Here’s a short list of what’s in it for you when you improve your insulin sensitivity.
- Have more energy, strength, peace, and confidence
- Eliminate food cravings
- Resolve digestive problems
- Sleep better
- Decrease anxiety, depressive symptoms, and feelings of hopelessness
- Stop the cascade of bodily dysfunction
- Take less medication (working closely with your healthcare provider)
Now I invite you to join me on a knowledge adventure.
As your coach, I’ll share with you that I once had metabolic syndrome, the term for a cluster of common risk factors that always includes insulin resistance and two of the following:
1. High blood pressure (greater than 130/85 mmHg)
2. Excess fat around the waist
3. High triglyceride levels
4. Low levels of good cholesterol, or HDL
5. High blood sugar (insulin resistance)
If you have just one of these additional conditions, you are at risk for developing metabolic syndrome.
There’s a limit to what our bodies can handle. Rather than treating the symptoms of metabolic syndrome with drugs, the goal should be to fix the causes of insulin resistance.
Here’s why and how insulin resistance develops.
When you eat food with carbohydrates, your digestive system breaks them down into glucose, which is absorbed into the bloodstream for energy.

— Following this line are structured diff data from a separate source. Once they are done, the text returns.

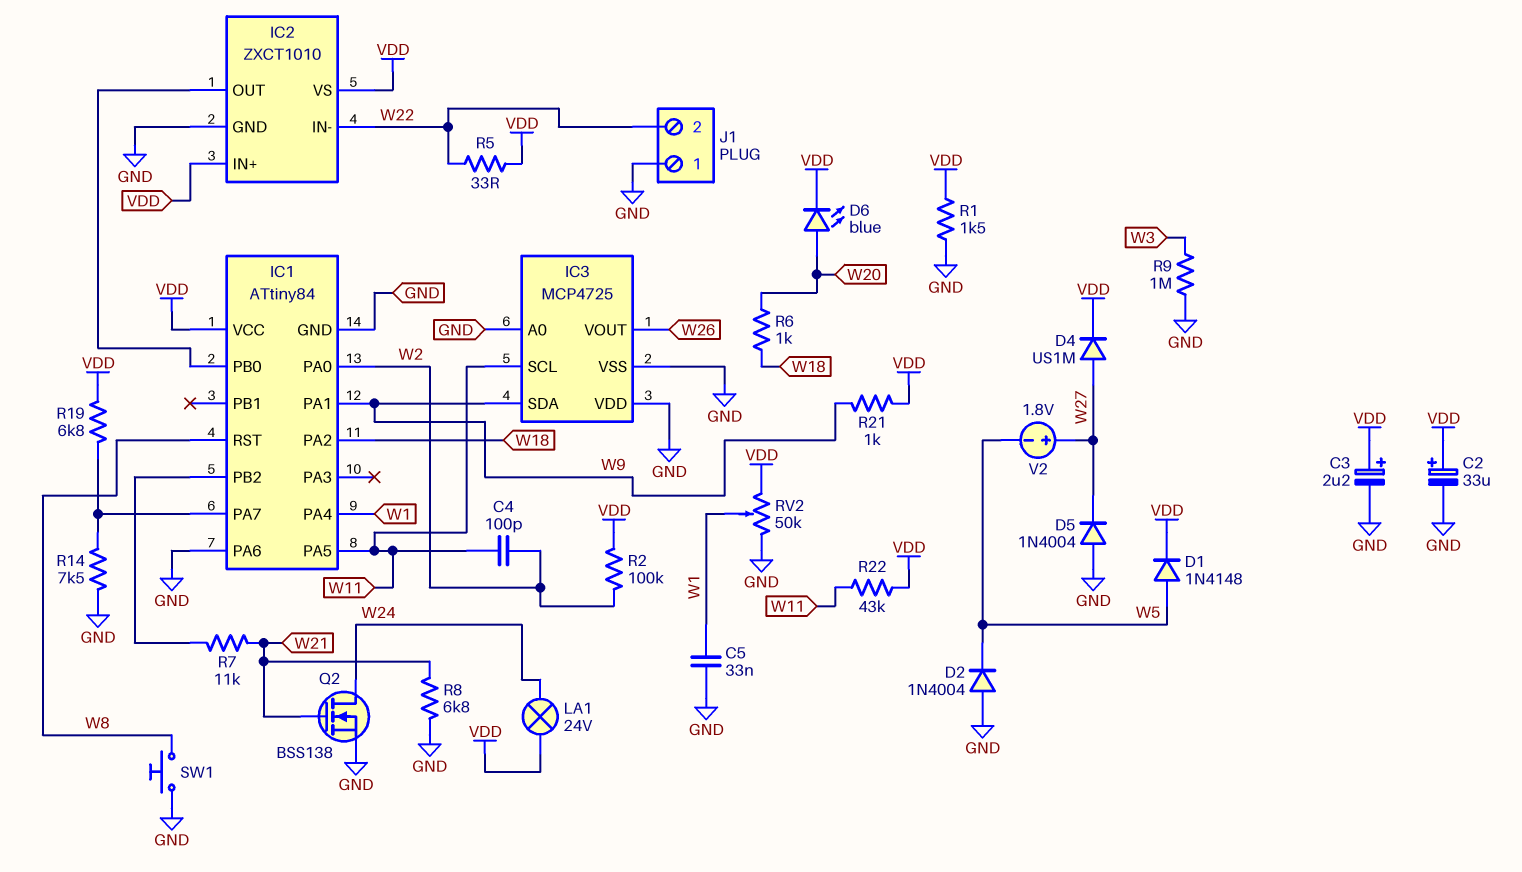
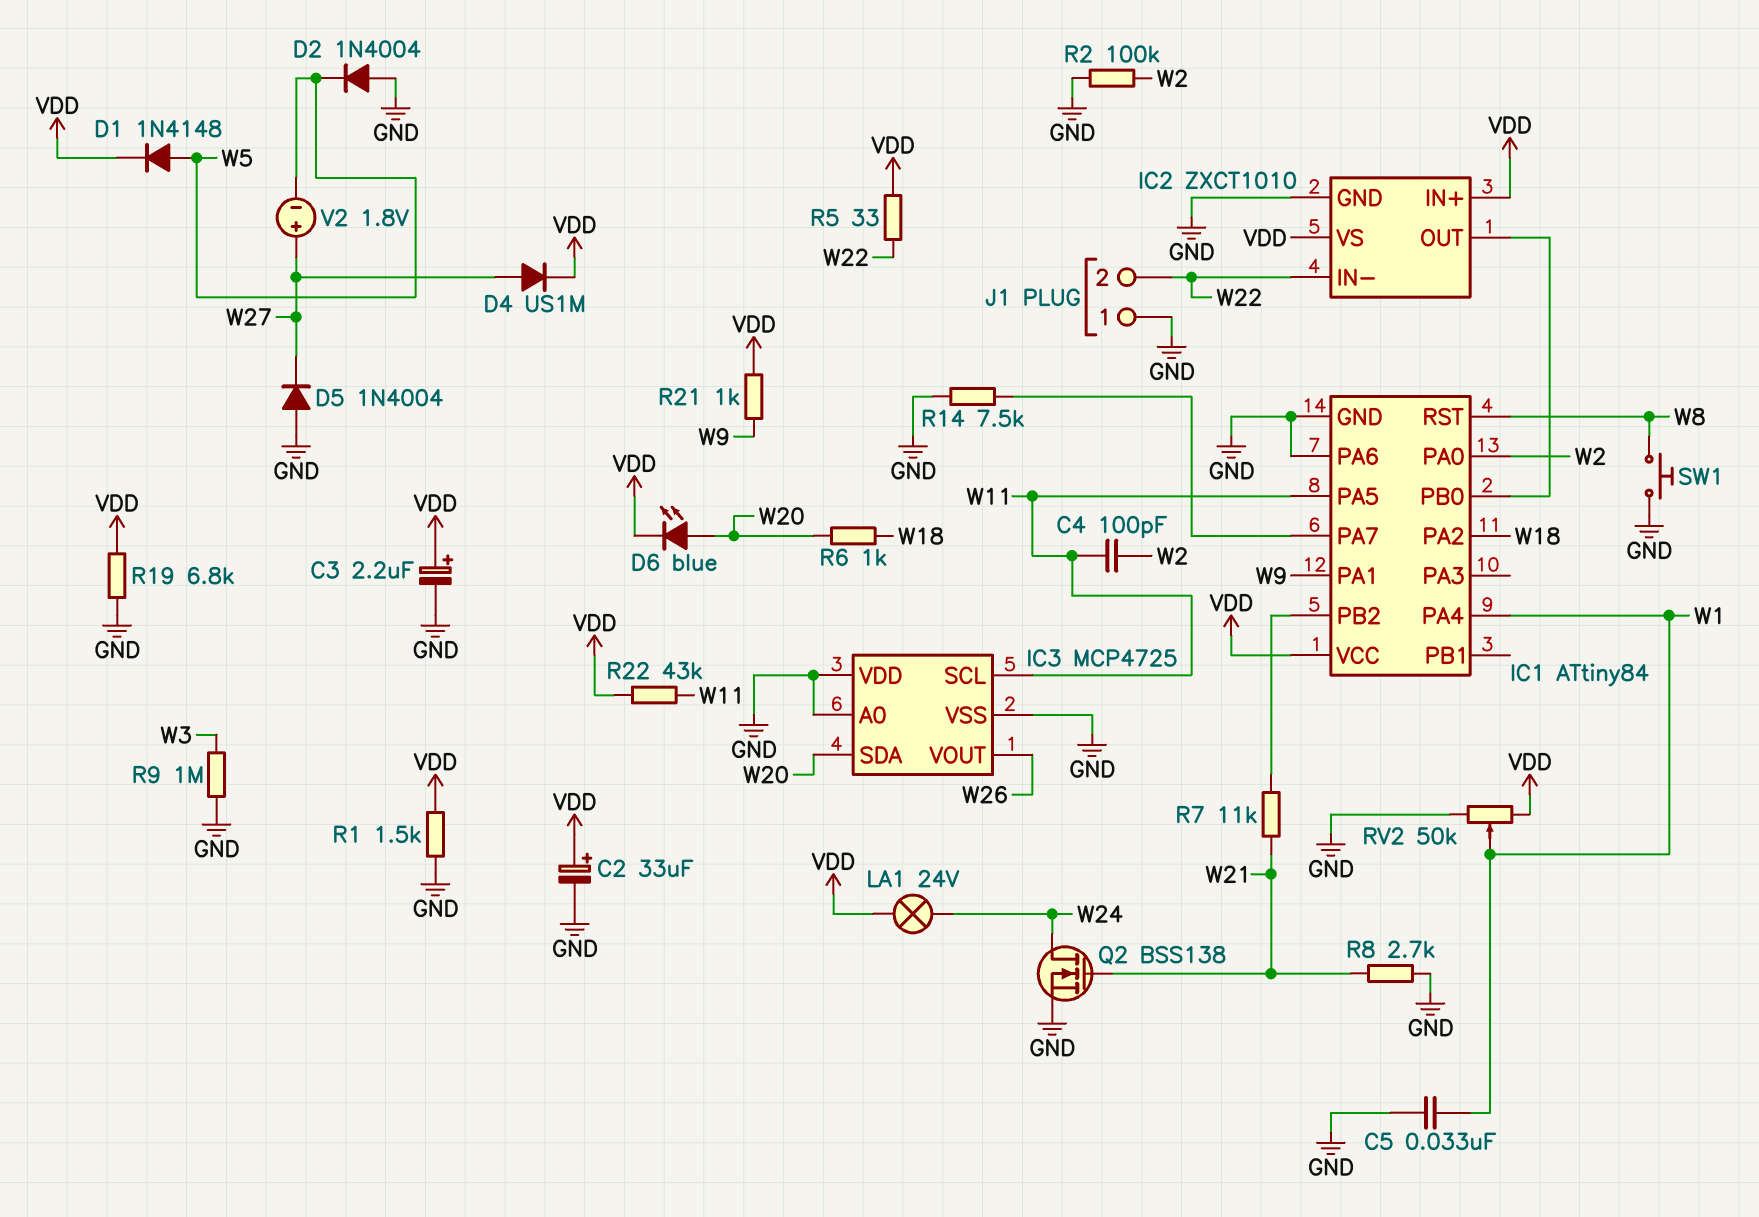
IC3 pin SDA: W9 -> W20
R2: 100k (VDD, W2) -> 100k (GND, W2)
R8: 6.8k (GND, W21) -> 2.7k (GND, W21)
R19: 6.8k (IC1/PA7, VDD) -> 6.8k (GND, VDD)

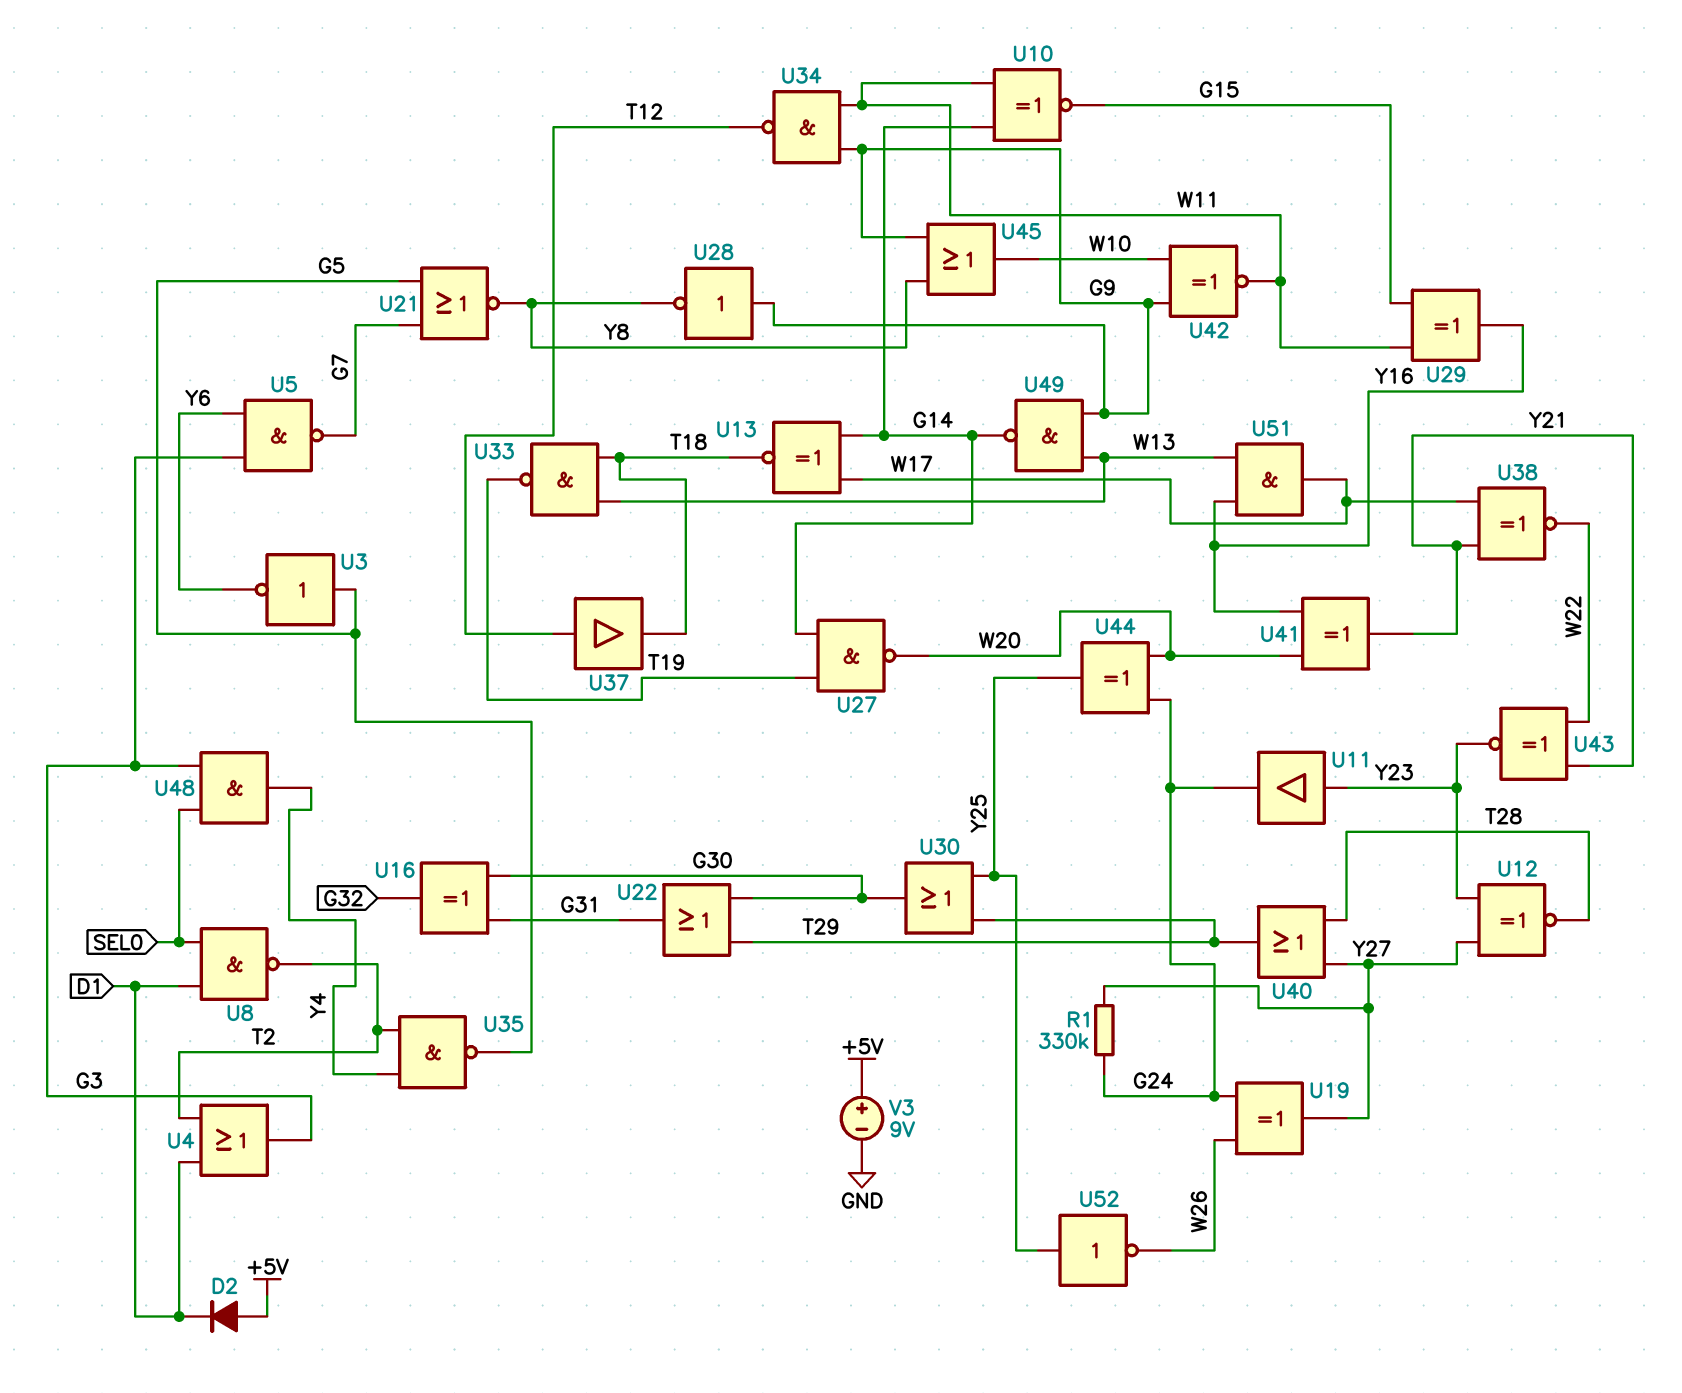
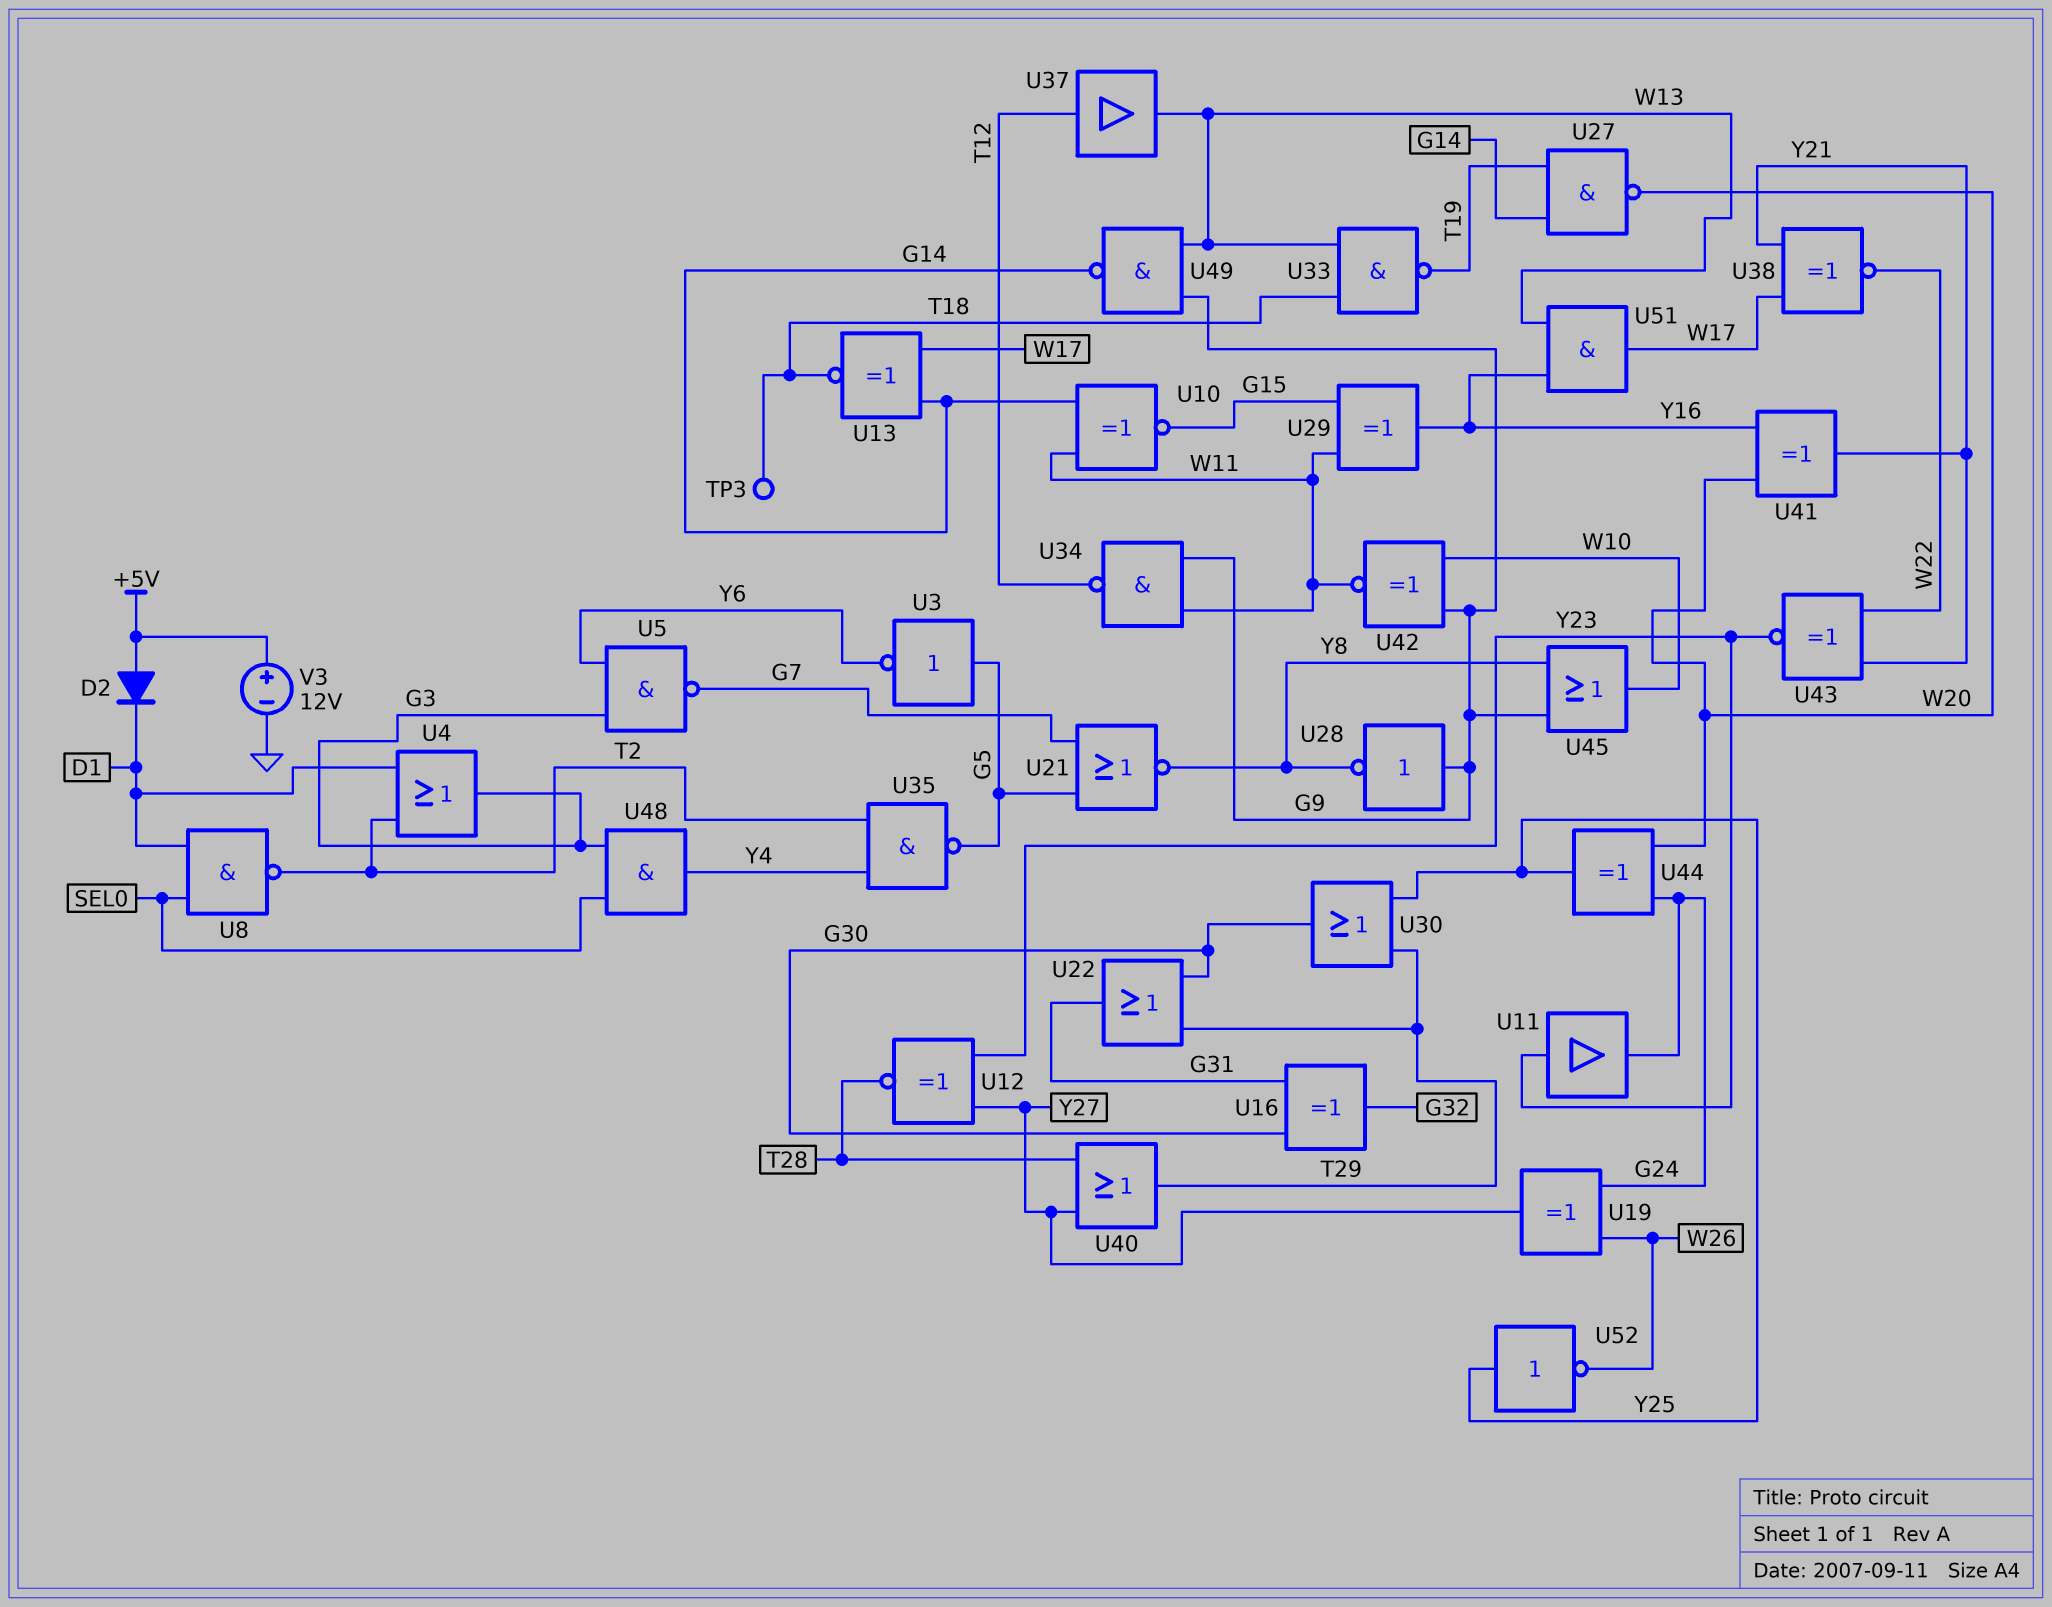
R1: 330k (G24, Y27) -> none
TP3: none -> test point (T18)
U37: buffer (in T12, out T18) -> buffer (in T12, out W13)
V3: 9V (plus +5V, minus GND) -> 12V (plus +5V, minus GND)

To keep blood sugar levels in a normal range, the endocrine system uses insulin, a hormone produced in the pancreas.
Insulin becomes a problem when there is too much sugar in your bloodstream and as a result, insulin. Your body is working hard to do the right thing, but when insulin levels are chronically high, a resistance at the cell wall develops that prevents insulin from entering freely and doing its job.
Common lifestyle factors, such as lack of exercise with resultant muscle wasting, and other conditions such as inflammation and liver dysfunction, can worsen insulin resistance.
So how do you reverse it?
With small and consistent changes to what you eat, how you rest, move, and manage the stressors in your life, you can reverse insulin resistance, prediabetes, or type 2 diabetes by treating the causes of insulin resistance.
These are some of the lifestyle changes that when used in combination can reverse insulin resistance:
- Eat more whole food and healthy fats, fewer carbs
- Increase muscle mass
- Prioritize sleep quality
- Manage stress
- Foster mindfulness
- Lose excess weight (which is a natural result of the above changes)
Knowledge alone is not enough however, which is where a health coach comes in. Change is hard! I am confident however that in time you will be deeply satisfied by the changes you choose to make. In addition, you will be able to sustain them, because strategies can be tailored to your tastes and needs.